[Work required]:
Put the text of the entries, starting at the line that contains "кондиціонування за допомогою" and ending at the end of the entries, into a Markdown table with the columns Row and Line, giving each line its own numbered row. Leave out blank lines and pictures.

[Data excerpts]:

┄┄┄┄┄┄┄┄┄┄

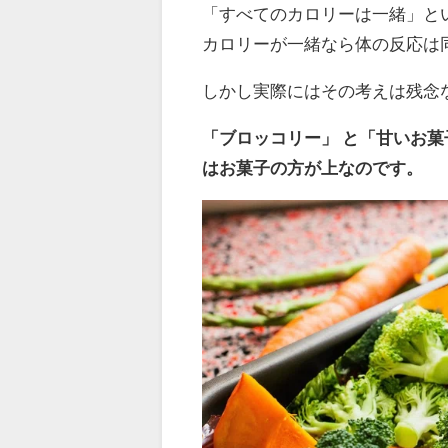
「すべてのカロリーは一緒」と
カロリーが一緒なら体の反応は
しかし実際にはその考えは残念
「ブロッコリー」 と「甘いお
はお菓子の方が上なのです。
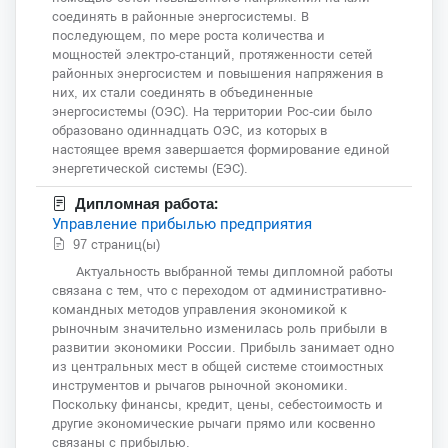
соединять в районные энергосистемы. В
последующем, по мере роста количества и
мощностей электро-станций, протяженности сетей
районных энергосистем и повышения напряжения в
них, их стали соединять в объединенные
энергосистемы (ОЭС). На территории Рос-сии было
образовано одиннадцать ОЭС, из которых в
настоящее время завершается формирование единой
энергетической системы (ЕЭС).
Дипломная работа:
Управление прибылью предприятия
97 страниц(ы)
Актуальность выбранной темы дипломной работы
связана с тем, что с переходом от административно-
командных методов управления экономикой к
рыночным значительно изменилась роль прибыли в
развитии экономики России. Прибыль занимает одно
из центральных мест в общей системе стоимостных
инструментов и рычагов рыночной экономики.
Поскольку финансы, кредит, цены, себестоимость и
другие экономические рычаги прямо или косвенно
связаны с прибылью.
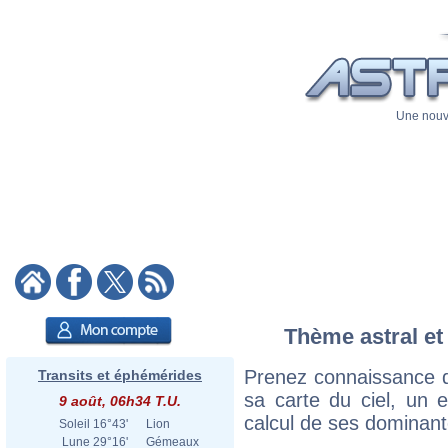
Une nouve
Thème astral et
Prenez connaissance d
Transits et éphémérides
sa carte du ciel, un ex
9 août, 06h34 T.U.
calcul de ses dominant
Soleil
16°43'
Lion
Lune
29°16'
Gémeaux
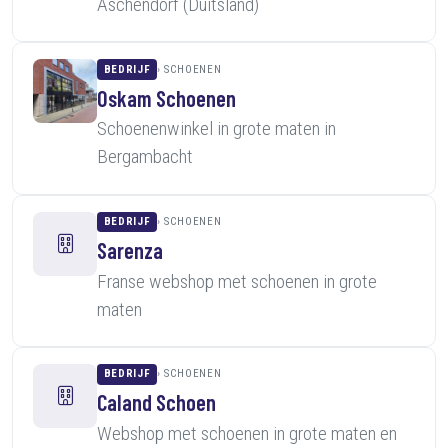
Aschendorf (Duitsland)
BEDRIJF
SCHOENEN
Oskam Schoenen
Schoenenwinkel in grote maten in
Bergambacht
BEDRIJF
SCHOENEN
Sarenza
Franse webshop met schoenen in grote
maten
BEDRIJF
SCHOENEN
Caland Schoen
Webshop met schoenen in grote maten en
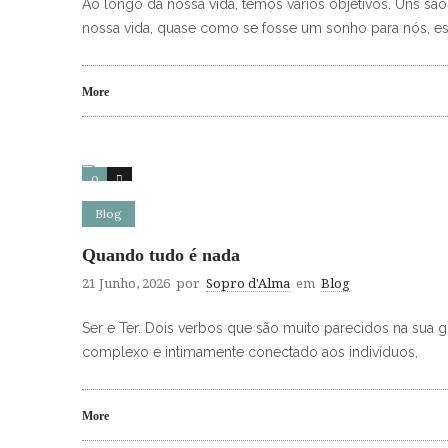
Ao longo da nossa vida, temos vários objetivos. Uns s
nossa vida, quase como se fosse um sonho para nós, e
More
0
0
Blog
Quando tudo é nada
21 Junho, 2026
por
Sopro d'Alma
em
Blog
Ser e Ter. Dois verbos que são muito parecidos na sua gr
complexo e intimamente conectado aos indivíduos,
More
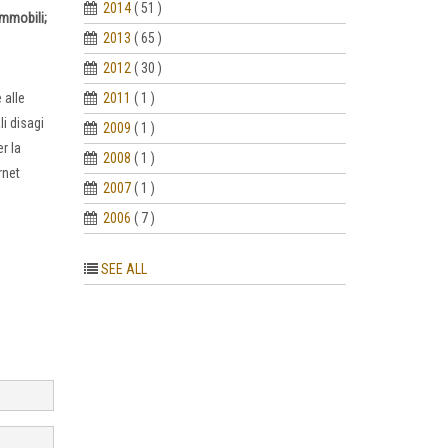
2014
( 51 )
immobili;
2013
( 65 )
2012
( 30 )
2011
( 1 )
 alle
i disagi
2009
( 1 )
r la
2008
( 1 )
rnet
2007
( 1 )
2006
( 7 )
SEE ALL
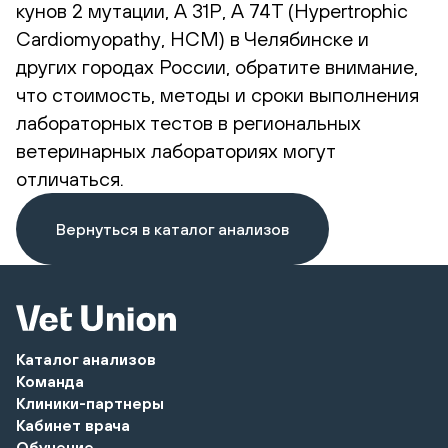
кунов 2 мутации, А 31Р, А 74Т (Hypertrophic
Сardiomyopathy, HCM) в Челябинске и
других городах России, обратите внимание,
что стоимость, методы и сроки выполнения
лабораторных тестов в региональных
ветеринарных лабораториях могут
отличаться.
Вернуться в каталог анализов
Каталог анализов
Команда
Клиники-партнеры
Кабинет врача
Обучение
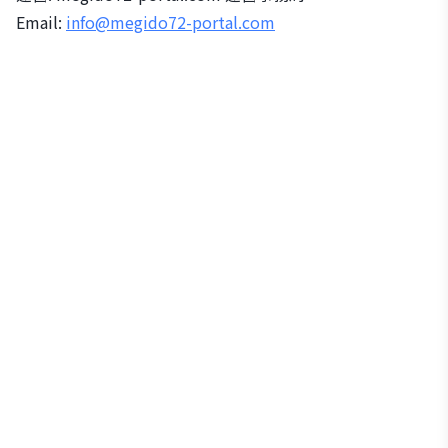
Email:
info@megido72-portal.com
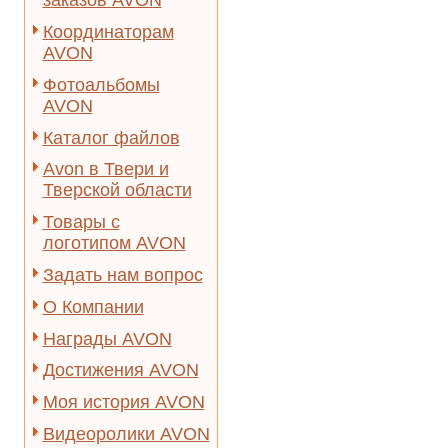
заказов AVON
Координаторам
AVON
Фотоальбомы
AVON
Каталог файлов
Avon в Твери и
Тверской области
Товары с
логотипом AVON
Задать нам вопрос
О Компании
Награды AVON
Достижения AVON
Моя история AVON
Видеоролики AVON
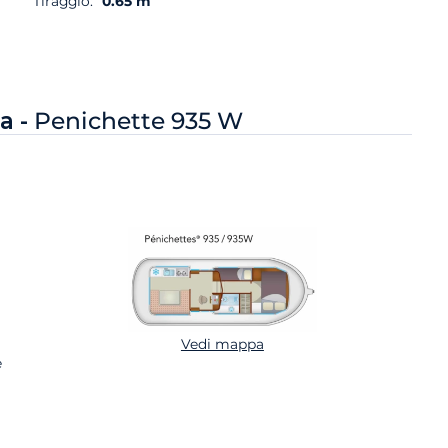
Tiraggio:
0.65 m
a -
Penichette 935 W
Vedi mappa
e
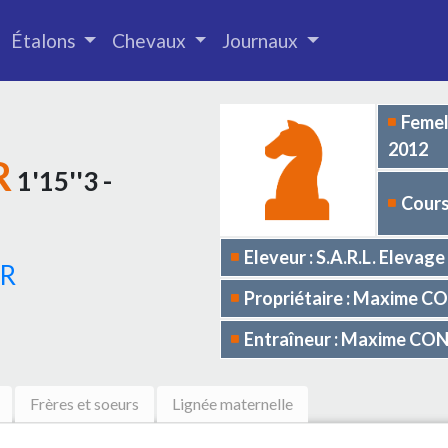
Étalons
Chevaux
Journaux
Femel
2012
R
1'15''3 -
Cours
Eleveur : S.A.R.L. Elevag
IR
Propriétaire : Maxime 
Entraîneur : Maxime C
Frères et soeurs
Lignée maternelle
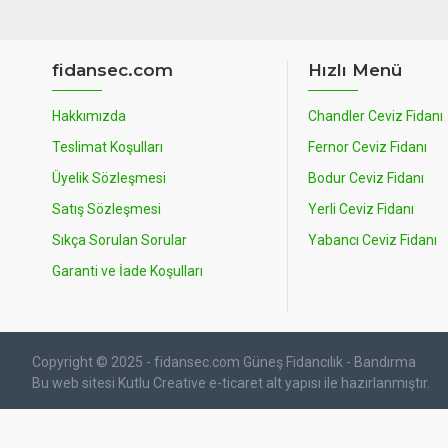
fidansec.com
Hızlı Menü
Hakkımızda
Chandler Ceviz Fidanı
Teslimat Koşulları
Fernor Ceviz Fidanı
Üyelik Sözleşmesi
Bodur Ceviz Fidanı
Satış Sözleşmesi
Yerli Ceviz Fidanı
Sıkça Sorulan Sorular
Yabancı Ceviz Fidanı
Garanti ve İade Koşulları
Copyright © 2025 - fidansec.com Güneş Fidancılık - Bandırma
Bu web sitesi Kutlu Creative e-ticaret alt yapısı ile hazırlanmıştır.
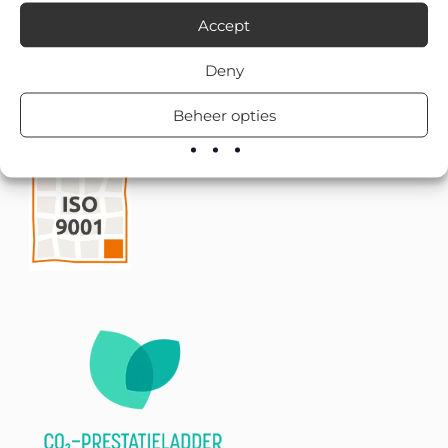
Accept
Deny
Beheer opties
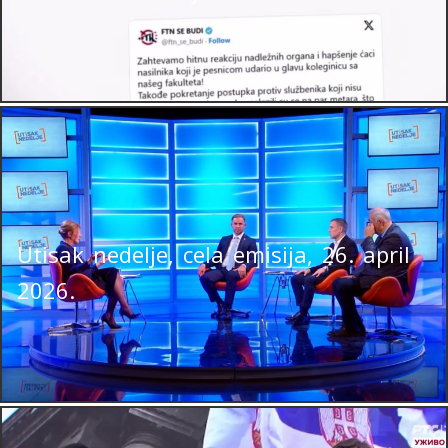
Utisak nedelje, cela emisija, 26. april
2026.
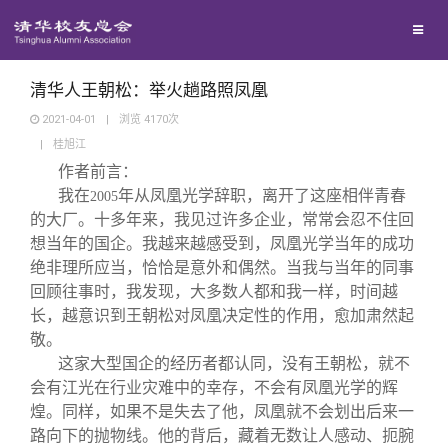
兴趣群体
捐赠方法
我要订阅
清华故事
西南联大校友会
义工计划
新媒体平台
青春风采
清华人王朝松：举火趟路照凤凰
2021-04-01
|
浏览
4170
次
|
桂旭江
校友文苑
作者前言：
我在
年从凤凰光学辞职，离开了这座相伴青春
2005
校友讲坛
的大厂。十多年来，我见过许多企业，常常会忍不住回
想当年的国企。我越来越感受到，凤凰光学当年的成功
绝非理所应当，恰恰是意外和偶然。当我与当年的同事
校友视界
回顾往事时，我发现，大多数人都和我一样，时间越
长，越意识到王朝松对凤凰决定性的作用，愈加肃然起
校友服务
敬。
这家大型国企的经历者都认同，没有王朝松，就不
会有江光在行业灾难中的幸存，不会有凤凰光学的辉
校友总会
终身学习
煌。同样，如果不是失去了他，凤凰就不会划出后来一
路向下的抛物线。他的背后，藏着无数让人感动、扼腕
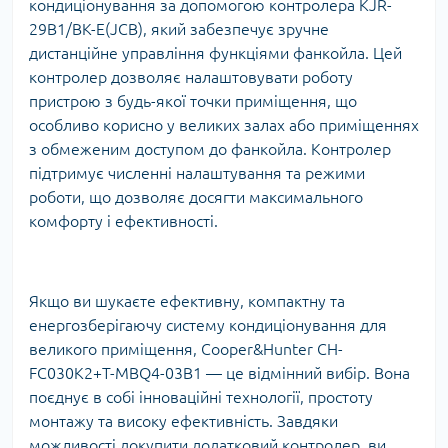
кондиціонування за допомогою контролера KJR-
29B1/BK-E(JCB), який забезпечує зручне
дистанційне управління функціями фанкойла. Цей
контролер дозволяє налаштовувати роботу
пристрою з будь-якої точки приміщення, що
особливо корисно у великих залах або приміщеннях
з обмеженим доступом до фанкойла. Контролер
підтримує численні налаштування та режими
роботи, що дозволяє досягти максимального
комфорту і ефективності.
Якщо ви шукаєте ефективну, компактну та
енергозберігаючу систему кондиціонування для
великого приміщення, Cooper&Hunter CH-
FC030K2+T-MBQ4-03B1 — це відмінний вибір. Вона
поєднує в собі інноваційні технології, простоту
монтажу та високу ефективність. Завдяки
можливості докупити додатковий контролер, ви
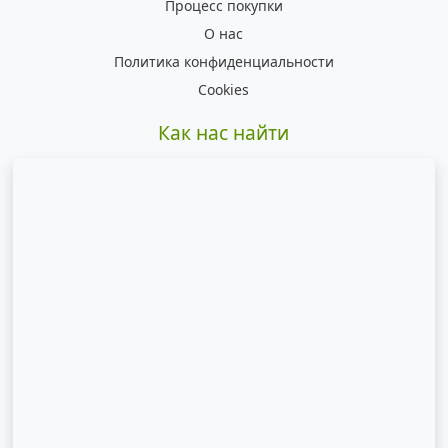
Процесс покупки
О нас
Политика конфиденциальности
Cookies
Как нас найти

┄┄┄┄┄┄┄┄┄┄

[Solution for this exercise]:
| Row | Line |
|---|---|
| 1 | кондиціонування за допомогою контролера KJR- |
| 2 | 29B1/BK-E(JCB), який забезпечує зручне |
| 3 | дистанційне управління функціями фанкойла. Цей |
| 4 | контролер дозволяє налаштовувати роботу |
| 5 | пристрою з будь-якої точки приміщення, що |
| 6 | особливо корисно у великих залах або приміщеннях |
| 7 | з обмеженим доступом до фанкойла. Контролер |
| 8 | підтримує численні налаштування та режими |
| 9 | роботи, що дозволяє досягти максимального |
| 10 | комфорту і ефективності. |
| 11 | Якщо ви шукаєте ефективну, компактну та |
| 12 | енергозберігаючу систему кондиціонування для |
| 13 | великого приміщення, Cooper&Hunter CH- |
| 14 | FC030K2+T-MBQ4-03B1 — це відмінний вибір. Вона |
| 15 | поєднує в собі інноваційні технології, простоту |
| 16 | монтажу та високу ефективність. Завдяки |
| 17 | можливості докупити додатковий контролер, ви |
| 18 | Процесс покупки |
| 19 | О нас |
| 20 | Политика конфиденциальности |
| 21 | Cookies |
| 22 | Как нас найти |